Alston himself does give an account of what may be incompatible language-games (or CSs); unlike the examples cited earlier which he thought are mutually autonomous. He wrote:


“The ontologies of different language-games do not all fit into any single scheme. There is no place in physical space for minds, sense-data, or God. Agency cannot be located in the interstices of the physiological causal network.” [1979]

In the above Alston appears to be saying that some CSs are wrong/false - or at least potentially wrong/false. Contrary to the views of Peter Winch and D. Z. Phillips, these CSs don't – or can't – exist in splendid isolation. They contradict each other. Eliminative materialists, for example, deny the existence of propositional attitudes. Therefore eliminative materialism is at war with folk psychology. Atheists deny the existence of God. Davidson denied sensory data. Some determinists reject Alston’s “agency”. And so on. Things aren’t, after all, so cosy.

Liberalism and pluralism have their limits. Few of us are pure liberals.
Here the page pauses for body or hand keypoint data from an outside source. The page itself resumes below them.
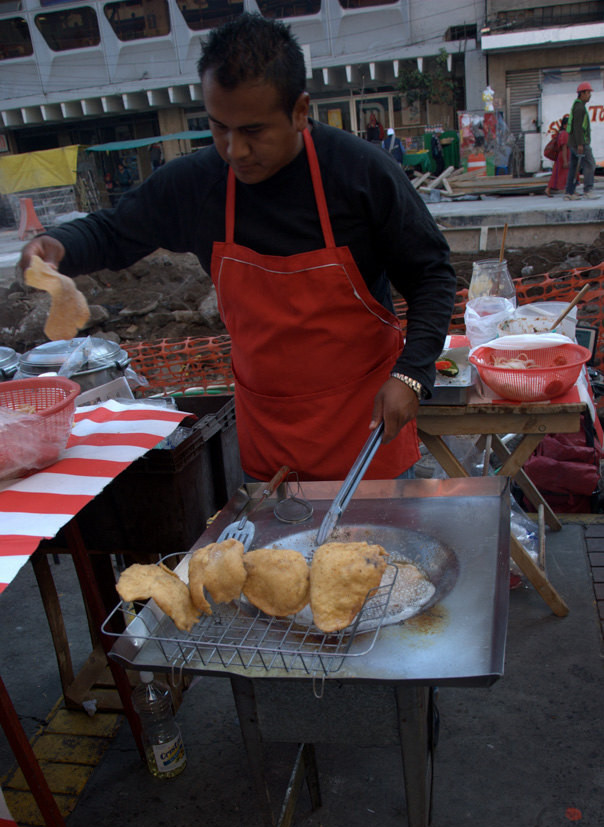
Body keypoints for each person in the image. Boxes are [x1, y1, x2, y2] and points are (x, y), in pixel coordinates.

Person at [19, 14, 456, 483]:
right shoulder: (198, 184)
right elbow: (114, 231)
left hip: (368, 424)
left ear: (300, 110)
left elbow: (431, 273)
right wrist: (60, 245)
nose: (235, 150)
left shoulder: (359, 174)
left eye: (253, 131)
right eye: (219, 127)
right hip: (271, 435)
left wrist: (412, 373)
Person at [564, 81, 595, 200]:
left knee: (573, 167)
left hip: (573, 143)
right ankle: (588, 190)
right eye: (588, 93)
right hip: (579, 143)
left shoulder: (576, 106)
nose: (590, 95)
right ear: (582, 93)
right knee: (590, 164)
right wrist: (581, 144)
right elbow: (577, 127)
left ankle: (569, 192)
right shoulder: (580, 108)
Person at [545, 115, 570, 197]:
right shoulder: (565, 134)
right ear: (565, 125)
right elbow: (564, 147)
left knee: (557, 174)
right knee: (565, 174)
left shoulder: (561, 133)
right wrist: (565, 161)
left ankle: (549, 189)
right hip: (564, 156)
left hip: (562, 156)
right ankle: (569, 190)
Many of us are mitigated liberals (or mitigated pluralists).

So whereas Alston showed us his pluralism earlier on, he now shows us the limits of his own pluralism and tolerance. Thus if he can have his limits, other people can have their limits too. Consequently, the limits of other people may include limits on Alston’s pluralism (e.g. towards “religious discourse”); whereas Alston himself hints at the unacceptability of certain CSs (e.g. determinism, eliminative materialism, relativism, etc.).
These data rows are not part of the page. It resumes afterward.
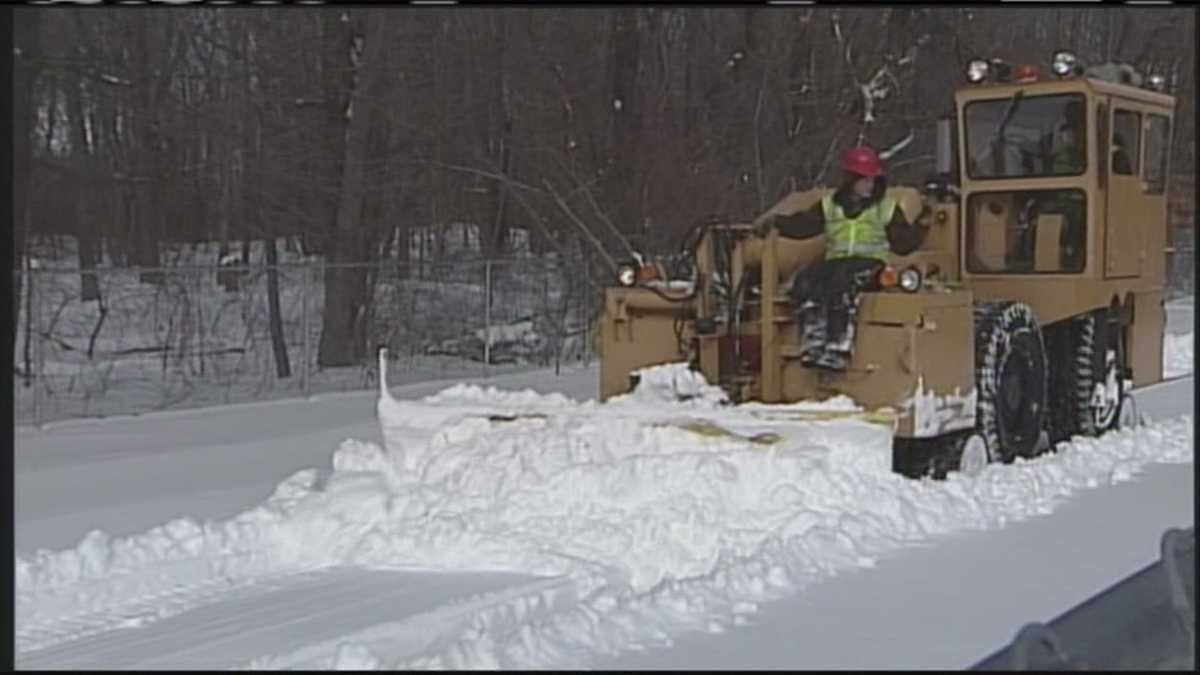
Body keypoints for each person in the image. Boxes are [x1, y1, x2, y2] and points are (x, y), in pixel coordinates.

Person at [752, 146, 930, 371]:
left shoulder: (885, 208)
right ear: (851, 180)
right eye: (865, 180)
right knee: (807, 280)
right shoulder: (830, 206)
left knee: (841, 284)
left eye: (873, 180)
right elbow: (804, 225)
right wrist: (776, 222)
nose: (870, 185)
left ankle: (837, 346)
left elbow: (903, 244)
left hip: (870, 264)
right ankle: (813, 343)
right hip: (837, 262)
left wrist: (922, 227)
Thus with all these limitations (from Alston and from everyone else), why talk about the “outrageous imperialism” of those who have a strong problem with certain CSs? After all, Alston also has a strong problem with certain CSs. So too, ironically, do conceptual relativists.
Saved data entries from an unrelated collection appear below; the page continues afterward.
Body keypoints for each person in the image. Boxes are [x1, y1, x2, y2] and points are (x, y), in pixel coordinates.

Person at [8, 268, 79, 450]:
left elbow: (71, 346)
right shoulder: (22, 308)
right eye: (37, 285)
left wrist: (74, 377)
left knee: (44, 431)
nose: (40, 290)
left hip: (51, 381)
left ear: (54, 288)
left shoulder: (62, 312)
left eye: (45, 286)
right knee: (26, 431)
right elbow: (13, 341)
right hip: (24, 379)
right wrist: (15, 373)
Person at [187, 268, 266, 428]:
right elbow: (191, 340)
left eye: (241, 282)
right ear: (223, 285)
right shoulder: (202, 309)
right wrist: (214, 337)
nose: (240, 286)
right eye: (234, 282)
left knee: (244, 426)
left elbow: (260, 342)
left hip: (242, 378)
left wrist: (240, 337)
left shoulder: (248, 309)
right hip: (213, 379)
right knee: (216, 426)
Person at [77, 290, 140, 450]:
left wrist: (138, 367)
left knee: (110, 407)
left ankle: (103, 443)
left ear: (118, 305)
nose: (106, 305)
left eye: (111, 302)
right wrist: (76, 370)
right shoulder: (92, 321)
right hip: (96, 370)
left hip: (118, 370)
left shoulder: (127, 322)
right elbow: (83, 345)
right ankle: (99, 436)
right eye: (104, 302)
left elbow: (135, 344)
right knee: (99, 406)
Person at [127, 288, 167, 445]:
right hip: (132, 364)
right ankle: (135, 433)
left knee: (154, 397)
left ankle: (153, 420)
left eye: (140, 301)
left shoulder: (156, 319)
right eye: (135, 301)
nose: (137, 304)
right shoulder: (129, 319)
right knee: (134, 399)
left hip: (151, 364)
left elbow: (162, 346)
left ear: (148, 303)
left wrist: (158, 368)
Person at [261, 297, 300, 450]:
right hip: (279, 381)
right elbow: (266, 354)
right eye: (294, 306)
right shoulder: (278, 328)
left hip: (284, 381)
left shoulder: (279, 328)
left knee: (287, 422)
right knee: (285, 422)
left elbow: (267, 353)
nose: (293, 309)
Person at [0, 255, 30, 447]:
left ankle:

Let's go into a little detail here.

Relativists do indeed criticise other CSs.

For example, they don’t have much time for what they call “scientism” and “physicalism”. Yet according to their own standards, they aren't allowed to criticise alternative CSs. Scientism and materialism may be examples of CSs according to which the notion of truth is defined internally. They may be fairly self-contained or enclosed universes. Thus how can another CS criticise them if that very CS (i.e., relativism) is committed to the autonomy of even contradictory CSs? The conceptual relativist (or plain relativist) who appears (on the surface) to be committed to the autonomy of CSs (or language-games), must himself transcend his own CS and therefore take a bird’s-eye view of “scientism”, etc. - and he doesn’t like what he sees. Thus why should the fictional bogeyman - the Scientistic Philosopher - accept the relativist’s criticisms if, according to the relativist's own CS, truth isn't external to CSs? We could even say that the relativist is adopting an almost Nagelian metaphysical realism, without realising that he’s digging his own grave by doing so.

When we push absolute pluralists (towards CSs) far enough we always find their limits.

Pluralism is either self-defeating or self-contradictory. Just as in politics, pluralists can't tolerate anti-pluralists and mustn't be tolerant to the intolerant. Another way of putting this is that pluralism isn't (or shouldn't be) an absolute.

The more we analyse the reality of CS pluralism and tolerance the more we see that it doesn’t in fact exist. Therefore tolerance and pluralism may not be the virtues they seemed to be. Of course we're not talking politics here. In politics, pluralism and tolerance may indeed be commendable. However, an eliminativist, say, won't use his fists to enforce his CS on those who use, say, religious discourse. Thus the parallel with politics isn't entirely valid. Tolerance and pluralism in politics may be virtuous; whereas in philosophy they may be vices.

Thus William P. Alston's talk of “outrageous imperialism” (outside the domain of politics) may be misplaced. It may even be a Rylian “category mistake”.

References

Alston, William. P. (1979) 'Yes, Virginia, There is a Real World'.
Goodman, Nelson. (1978) Ways of Worldmaking.
Putnam, Hilary. (1987) 'Pragmatic Realism', in his The Many Faces of Realism.
Quine, W.V.O. (1948) 'On What There Is'.